McDonnell argues that these well-designed campaigns are undergoing “cultural entropy”: the process through which the intended meanings and uses of cultural objects fracture into alternative meanings, new practices, failed interactions, and blatant disregard. Using AIDS media campaigns in Accra, Ghana, as its central case study, the book walks readers through best-practice, evidence-based media campaigns that fall totally flat. Female condoms are turned into bracelets, AIDS posters become home decorations, red ribbons fade into pink under the sun—to name a few failures. These damaging cultural misfires are not random. Rather, McDonnell makes the case that these disruptions are patterned, widespread, and inevitable—indicative of a broader process of cultural entropy.
About the Author
Terence E. McDonnell is the Kellogg Assistant Professor of Sociology at the University of Notre Dame.
“Best Laid Plans is well written with smart analysis and presents a useful theoretical lens that will surely find wide application. Highly recommended.”
“McDonnell provides powerful insights into cultural entropy that systematically undermined the effectiveness of AIDS campaigns in Ghana. . . . The verbatim quotes, many pictures and posters, vignettes, and personal experiences make Best LaidPlans a well-written book. It is appropriate for graduate students in public health, sociology, psychology, communication, and media studies. It is also an important read for health educators and health workers across the globe who work for health promotion and interventions. This book also provides much important information for entrepreneurs who use advertisements or campaigns to persuade clients.”
— Social Forces
“An eye-opening read for anyone engaged in health communication and public health.”
— Medical Anthropology Quarterly
“McDonnell opens an important and necessary door in this book. It is one that culture scholars (even the most ardent nonmaterialists among them) should consider following him through.”

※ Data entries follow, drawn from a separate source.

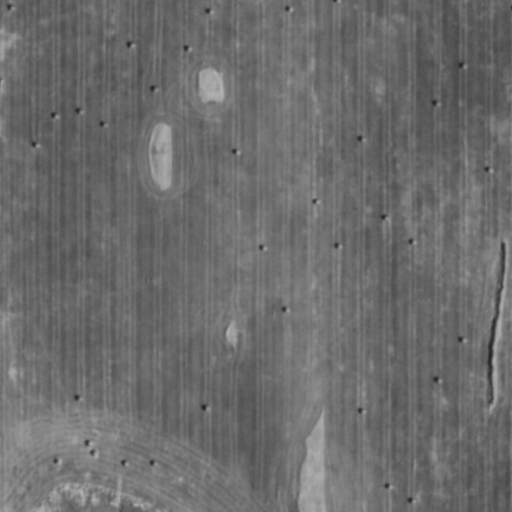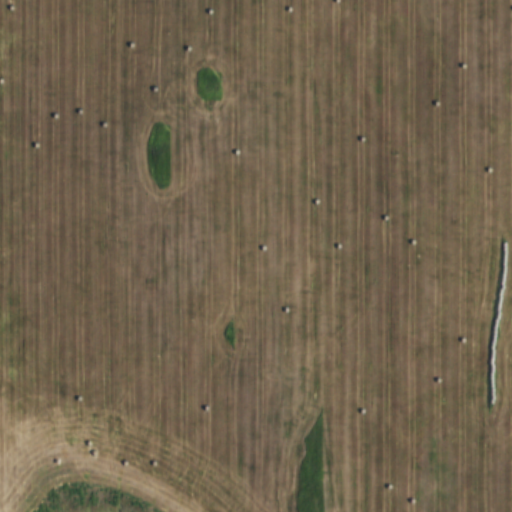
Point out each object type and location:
building: (425, 194)
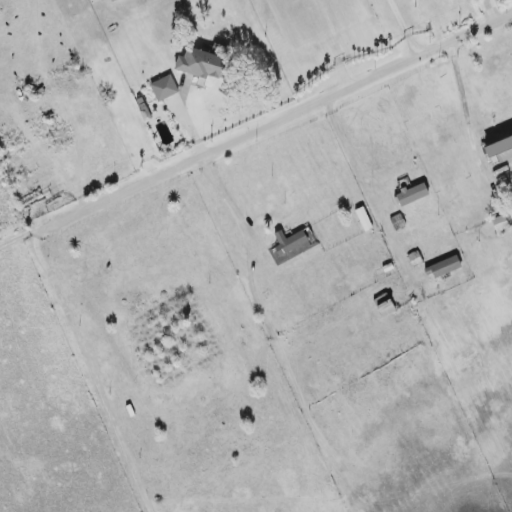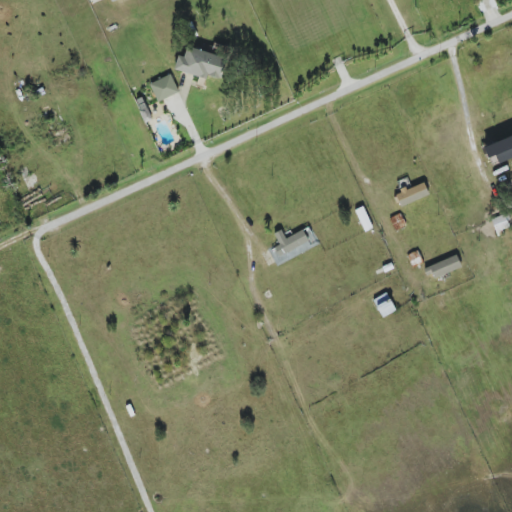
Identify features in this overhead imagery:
building: (112, 0)
road: (404, 29)
building: (200, 64)
building: (164, 88)
building: (144, 110)
road: (467, 124)
road: (137, 187)
building: (412, 194)
road: (230, 205)
building: (363, 219)
road: (18, 239)
building: (292, 245)
building: (443, 267)
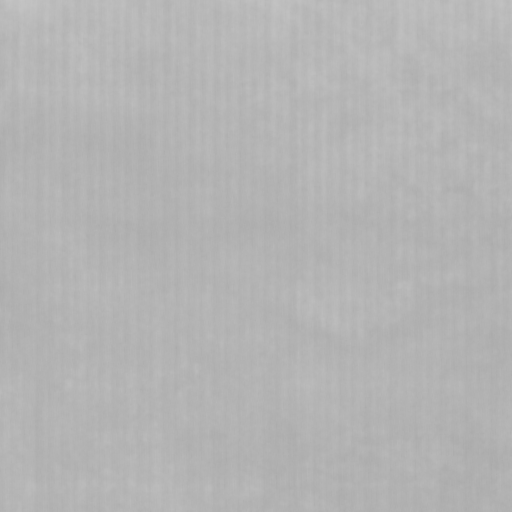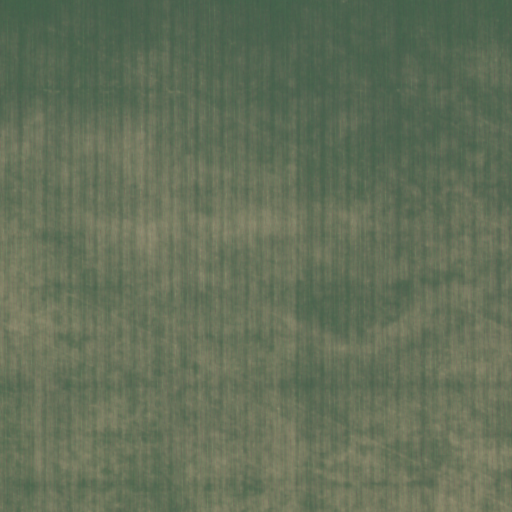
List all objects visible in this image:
crop: (256, 256)
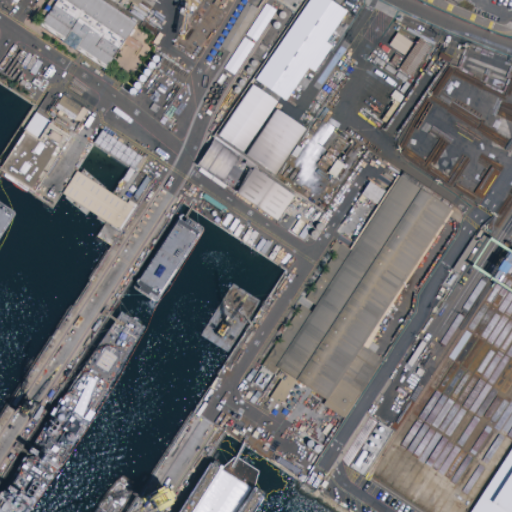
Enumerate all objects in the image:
building: (134, 3)
road: (493, 8)
road: (476, 17)
building: (82, 26)
road: (456, 26)
building: (239, 27)
building: (89, 28)
building: (295, 45)
building: (299, 47)
building: (410, 56)
building: (403, 66)
road: (199, 70)
road: (348, 79)
road: (91, 87)
road: (419, 92)
building: (69, 107)
building: (71, 110)
building: (248, 118)
building: (256, 129)
road: (75, 139)
building: (276, 142)
building: (28, 150)
building: (118, 150)
building: (35, 152)
building: (237, 175)
building: (264, 194)
building: (94, 199)
building: (99, 204)
road: (243, 208)
road: (427, 286)
railway: (476, 286)
road: (290, 300)
building: (357, 300)
building: (347, 302)
railway: (473, 307)
road: (424, 347)
road: (359, 497)
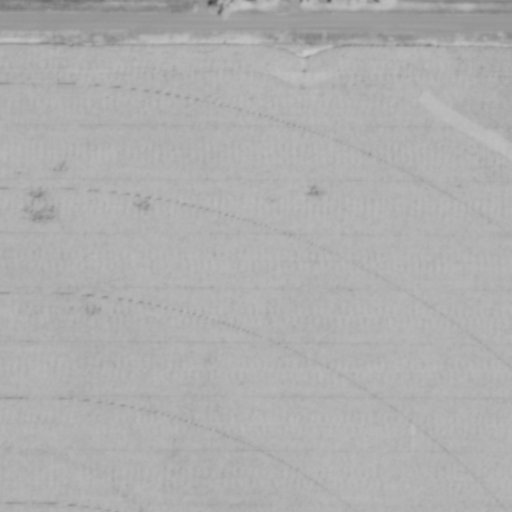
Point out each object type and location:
road: (292, 9)
road: (255, 18)
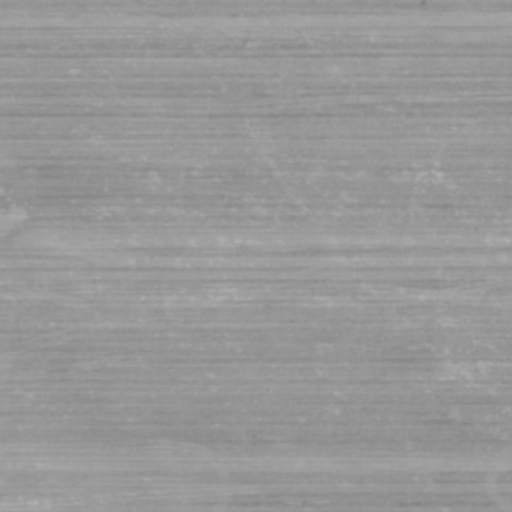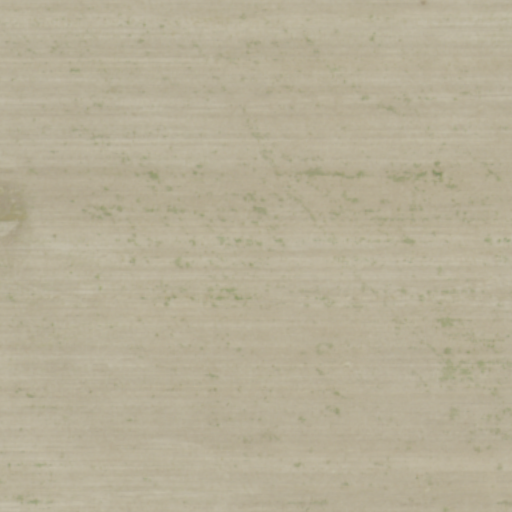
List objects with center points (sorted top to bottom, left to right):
crop: (256, 256)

— American Journal of Sociology
“Best Laid Plans compels us to question how nonprofits, governments, and corporations manipulate meaning. Whether it is the public health campaigns in Ghana promoting HIV prevention or the promotion of political candidates or branded commodities, we find conflicts between the meanings marketers want to convey and the understandings the target audiences privilege. This book offers a biography of public relations campaigns that have largely missed their mark and asks why. How do meanings, practices, and audiences interact to promote behavior change? And why do audiences use products and services in ways that the marketers did not intend? The answers are surprising and the explanations strong.”
— Frederick F. Wherry, Yale University
“Best Laid Plans makes a significant contribution to sociological scholarship about AIDS, combining global, cultural, and organizational sociology. McDonnell’s main theory of cultural entropy is useful beyond the case of AIDS campaigns in Ghana. Scholars of culture will find it a helpful concept for understanding how culture is received, taken up, and used in innovative and sometimes subversive ways. This is a smart, innovative, and compelling book.”
— Claire Decoteau, author of Ancestors and Antiretrovirals
“Materiality has moved squarely to the center of sociological inquiry thanks to McDonnell’s pathbreaking work. ‘Cultural entropy’ and ‘taking cultural objects as objects’ extends our theoretical understanding of socio-communicative processes, while McDonnell’s acute readings of urban landscapes and mediascapes offer an entirely fresh view of cities in all their semiotic multiplicity. This book changes the way we see the world.”